The cost of DeepSeek R1 is higher than that of DeepSeek V3, with the main cost increase being the addition of reinforcement learning to the V3 model in R1.
Price Type | DeepSeek R1 | DeepSeek V3 |
---|---|---|
Input | $0.55 per million tokens | $0.14 per million tokens |
Output | $2.19 per million tokens | $0.28 per million tokens |
If you want to fully learn DeepSeek's pricing and cost implications, you can refer to DeepSeek's official technical report.

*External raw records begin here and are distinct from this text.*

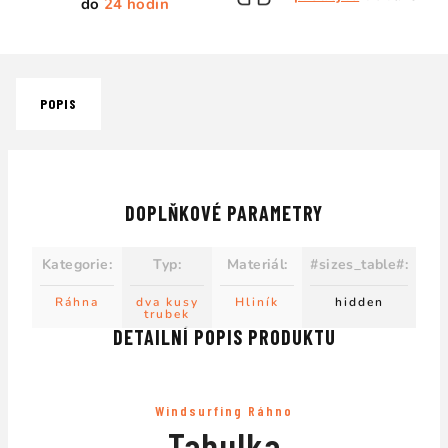
do
24 hodin
POPIS
DOPLŇKOVÉ PARAMETRY
Kategorie
:
Typ
:
Materiál
:
#sizes_table#
:
Ráhna
dva kusy
Hliník
hidden
trubek
DETAILNÍ POPIS PRODUKTU
Windsurfing Ráhno
Tabulka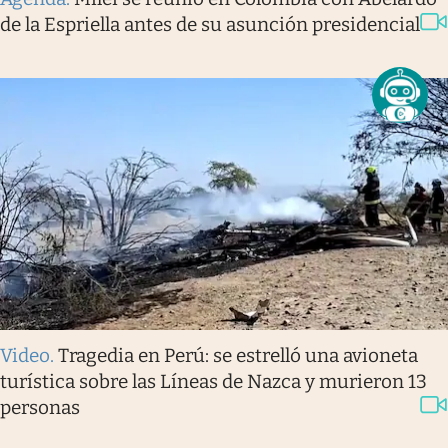
de la Espriella antes de su asunción presidencial
Video
.
Tragedia en Perú: se estrelló una avioneta
turística sobre las Líneas de Nazca y murieron 13
personas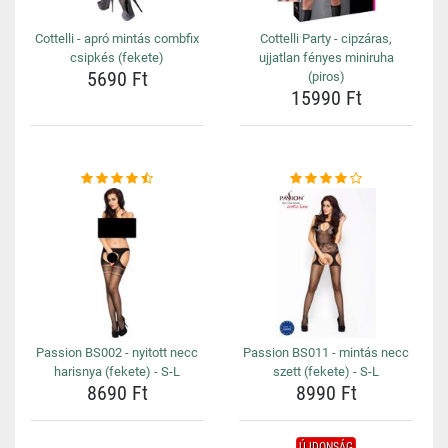
Cottelli - apró mintás combfix
Cottelli Party - cipzáras,
csipkés (fekete)
ujjatlan fényes miniruha
5690 Ft
(piros)
15990 Ft
Passion BS002 - nyitott necc
Passion BS011 - mintás necc
harisnya (fekete) - S-L
szett (fekete) - S-L
8690 Ft
8990 Ft
ÚJDONSÁG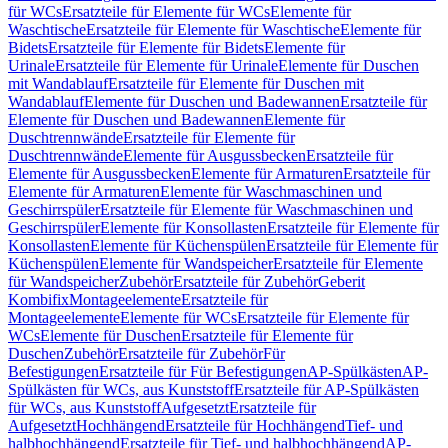
für WCs
Ersatzteile für Elemente für WCs
Elemente für
Waschtische
Ersatzteile für Elemente für Waschtische
Elemente für
Bidets
Ersatzteile für Elemente für Bidets
Elemente für
Urinale
Ersatzteile für Elemente für Urinale
Elemente für Duschen
mit Wandablauf
Ersatzteile für Elemente für Duschen mit
Wandablauf
Elemente für Duschen und Badewannen
Ersatzteile für
Elemente für Duschen und Badewannen
Elemente für
Duschtrennwände
Ersatzteile für Elemente für
Duschtrennwände
Elemente für Ausgussbecken
Ersatzteile für
Elemente für Ausgussbecken
Elemente für Armaturen
Ersatzteile für
Elemente für Armaturen
Elemente für Waschmaschinen und
Geschirrspüler
Ersatzteile für Elemente für Waschmaschinen und
Geschirrspüler
Elemente für Konsollasten
Ersatzteile für Elemente für
Konsollasten
Elemente für Küchenspülen
Ersatzteile für Elemente für
Küchenspülen
Elemente für Wandspeicher
Ersatzteile für Elemente
für Wandspeicher
Zubehör
Ersatzteile für Zubehör
Geberit
Kombifix
Montageelemente
Ersatzteile für
Montageelemente
Elemente für WCs
Ersatzteile für Elemente für
WCs
Elemente für Duschen
Ersatzteile für Elemente für
Duschen
Zubehör
Ersatzteile für Zubehör
Für
Befestigungen
Ersatzteile für Für Befestigungen
AP-Spülkästen
AP-
Spülkästen für WCs, aus Kunststoff
Ersatzteile für AP-Spülkästen
für WCs, aus Kunststoff
Aufgesetzt
Ersatzteile für
Aufgesetzt
Hochhängend
Ersatzteile für Hochhängend
Tief- und
halbhochhängend
Ersatzteile für Tief- und halbhochhängend
AP-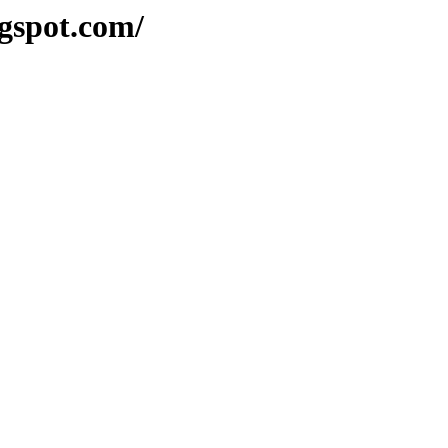
gspot.com/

Part 3. DeepSeek R1 vs V3: Intuitive comparison table
The table below will show you the differences between DeepSeek R1 and DeepSeek V3 in a more visual way, helping you to quickly navigate and choose the model that best suits your needs.
Feature | DeepSeek R1 | DeepSeek V3 |
---|---|---|
Language Comprehension | Higher in specialized areas | Slightly lower in niche tasks, but more balanced |
Architecture | Reinforcement Learning (RL) optimized | Mixture-of-Experts (MoE) |
Reasoning Ability | Advanced | Good |
Real Applications | Specialized verticals such as medical or finance | High-precision output such as creative writing |
Price | - | Lower |
Customization | Limited | More flexible |
Input | 128K tokens | 128K tokens |
Output | 32K tokens | 8K tokens |
# Total Params | 671B | 671B |
# Activated Params | 37B | - |
Open Source | Yes | Yes |
Part 4. FAQs about DeepSeek R1 and DeepSeek V3
Question 1. Which model is better suited for coding tasks, DeepSeek R1 vs V3?
DeepSeek R1 performs better in coding tasks where accuracy is more important, such as debugging code. DeepSeek V3 is more generalized.
Question 2. Which model is more flexible in terms of access and customization?
DeepSeek R1 vs V3 in terms of customization options. The DeepSeek V3 with more and more flexible tweaks.
Question 3. How to run DeepSeek V3 or DeepSeek R1 locally on PC?
The DeepSeek API Docs detail how to deploy various DeepSeek models locally using different approaches, including DeepSeek R1 and DeepSeek V3.
Part 5. Conclusion
Overall, R1 uses a hybrid architecture to accelerate reasoning capability and speed. It is more specialized in vertical fields, especially in finance, medical and legal industries, and R1 prioritizes speed and specialization.
DeepSeek V3 adopts MoE architecture, which is optimized for massively parallel processing, and its extensive training makes it capable of a series of creative and general tasks, such as text generation, and V3 puts more emphasis on versatility.
According to the comparison and introduction of DeepSeek R1 vs V3 in this article, I believe you can find a more suitable DeepSeek model for yourself and make a choice more quickly.